The Campbell River Estuary as it was in 1945. Photo courtesy Greenways Land Trust

The Campbell River Estuary as it was in 1945. Photo courtesy Greenways Land Trust

Greenways Land Trust restores industrial log storage site in Campbell River estuary

Mill Pond restoration project to be showcased at info session

Campbell River has lost over 20 per cent of its salt marsh habitat over the 20th century, according to Greenways Land Trust, which is why they are unveiling a new restoration project to the Baikie Island Nature Reserve.

Greenways has been working behind the scenes on the new project, focusing on the “Mill Pond.” They will be showcasing their work on June 18 from 10 a.m. until noon at the Baikie Island parking lot.

“This area used to be a large salt marsh,” material from Greenways says. “The marsh was dug out to provide log storage and booming for the forest industry from the 1950s onward.”
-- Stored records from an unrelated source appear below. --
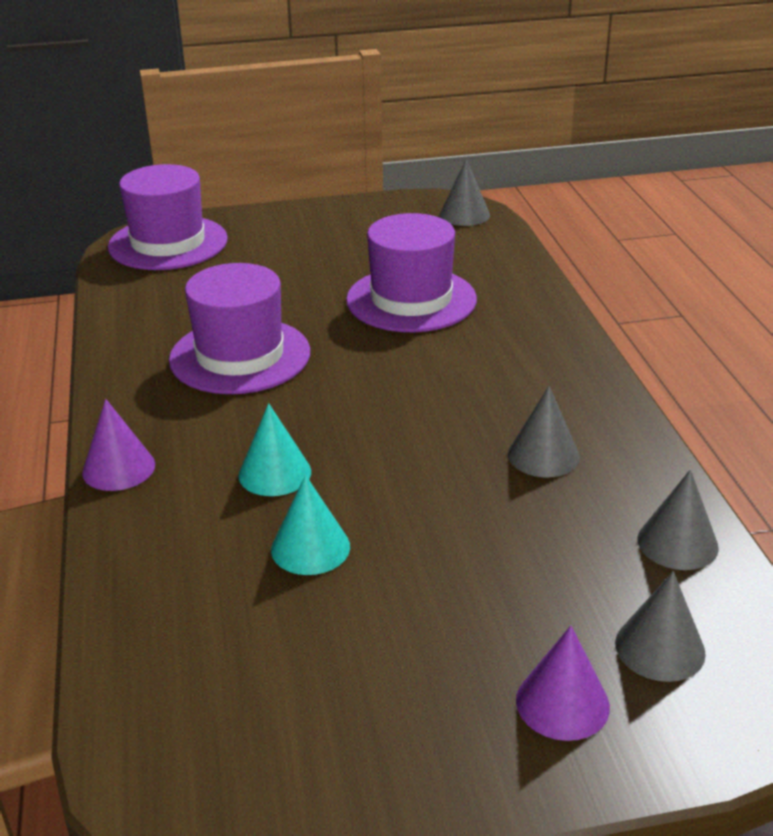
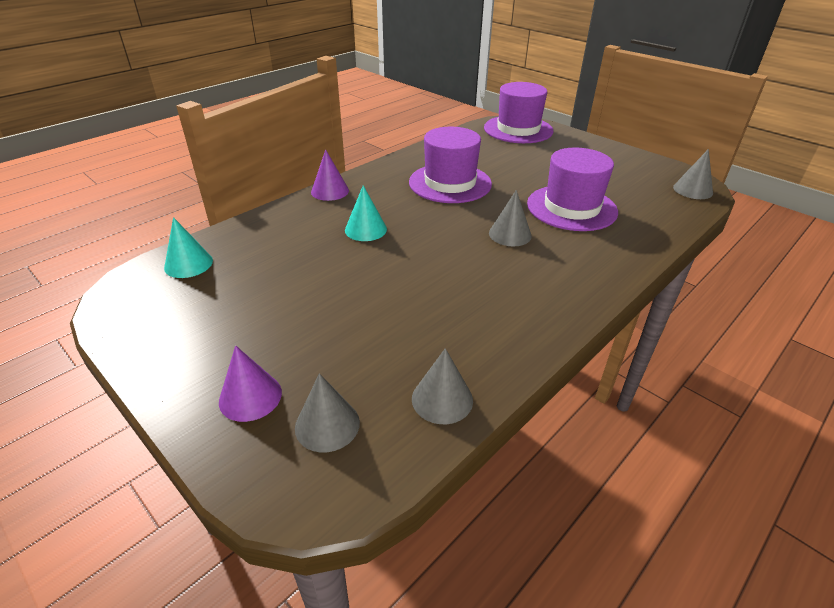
camera: 55 degrees right, 5 degrees up
(310, 548) = (317, 262): turquoise cone -> turquoise cone (188, 264)
(543, 455) = (475, 309): grey cone -> grey cone (510, 234)

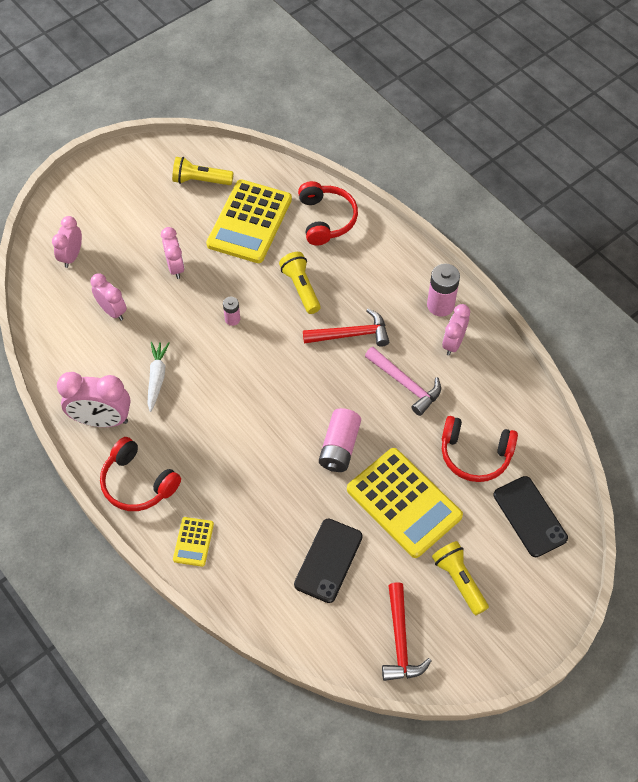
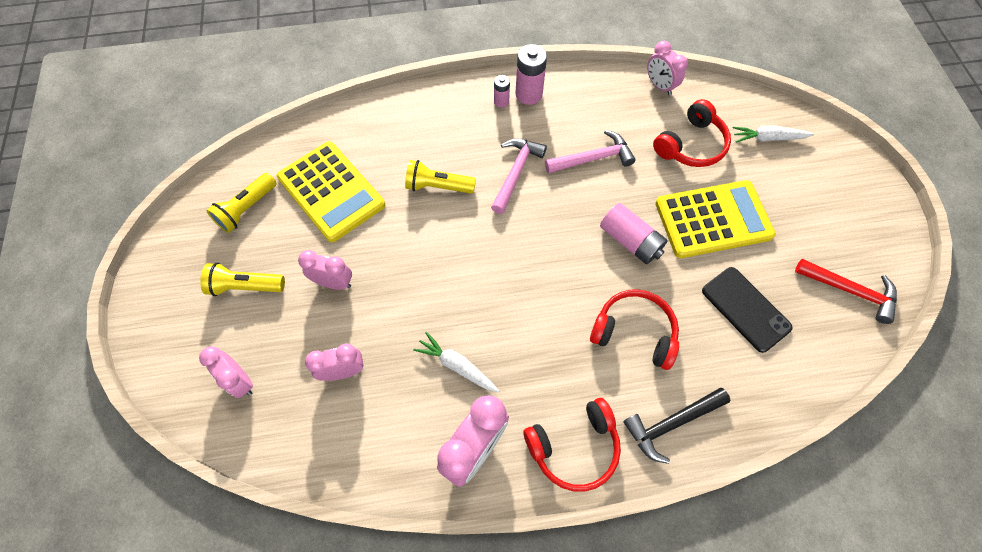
camera: 60 degrees left, 5 degrees up
(193, 542) = (671, 423): yellow calculator -> black hammer
(232, 319) = (433, 261): pink battery -> pink battery (501, 101)
(326, 219) = (377, 130): red headphones -> red headphones (634, 332)
(351, 334) = (516, 173): red hammer -> pink hammer
(453, 343) = (572, 105): pink clock -> pink clock (659, 86)
(459, 580) = (808, 217): yellow flashlight -> yellow flashlight (245, 286)
(529, 516) = (768, 138): black phone -> white carrot

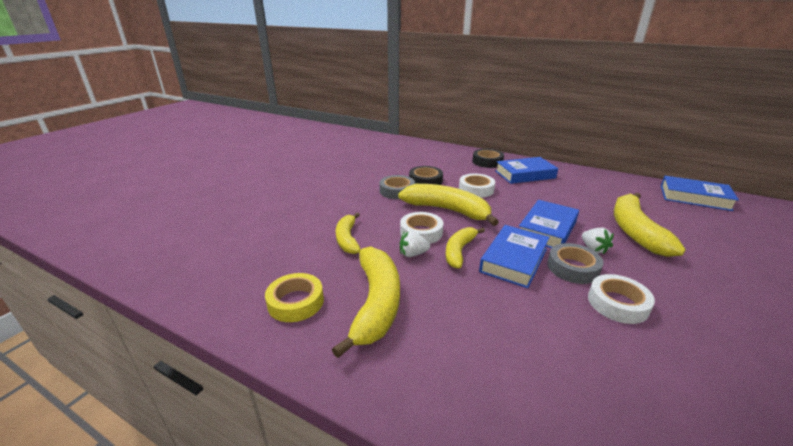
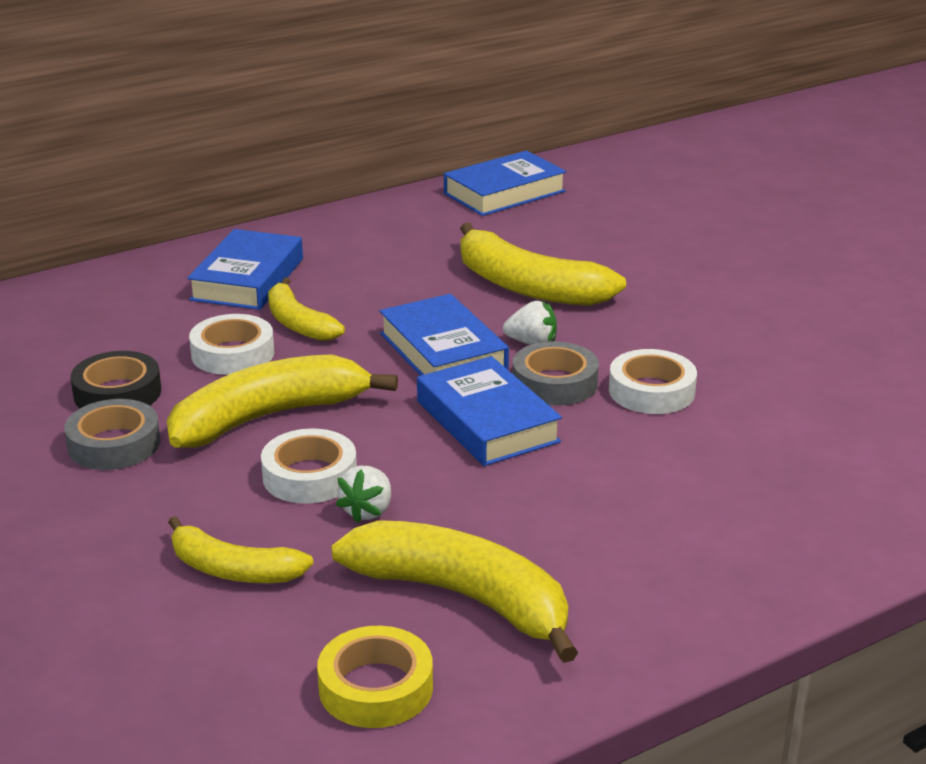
camera: 60 degrees left, 0 degrees up
(459, 251) = (411, 460): yellow banana -> yellow banana (298, 323)
(487, 162) = (138, 289): black tape -> none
The goal of the project was to restore the former industrial area to its original state as a salt marsh and eel grass bed. Eel grass beds and salt marshes are good habitats for juvenile salmon, allowing them to hide from predators. They are also good habitats for rare plant species like the Vancouver Island Beggarticks which live in the estuary. They also help with nutrient cycling, feeding invertebrates and other decomposers, which in turn become food for other species such as juvenile salmon.

“Since December 2020, we have been working with partners including the Wei Wai Kum First Nation, the City of Campbell River, Fisheries and Oceans Canada, the Nature Conservancy of Canada, several different specialist biologists, and hydraulic engineers to develop a restoration plan,” said the Greenways release. “We plan to move some of the material that was dug out to create the “Mill Pond” back into the pond – some of this material is still on-site on ‘Carolyn’s Spit,’ and has grown back into a disturbed habitat type of small alders and the invasive Himalayan blackberry.

“Turning this area back into salt marsh and eel grass beds will improve the ecological functioning of the estuary significantly,” it says.

Tree removal was done with the help of both the We Wai Kum Guardian Watchmen and a contracted arborist. All trees were removed earlier in the spring to ensure minimal impact on any bird species.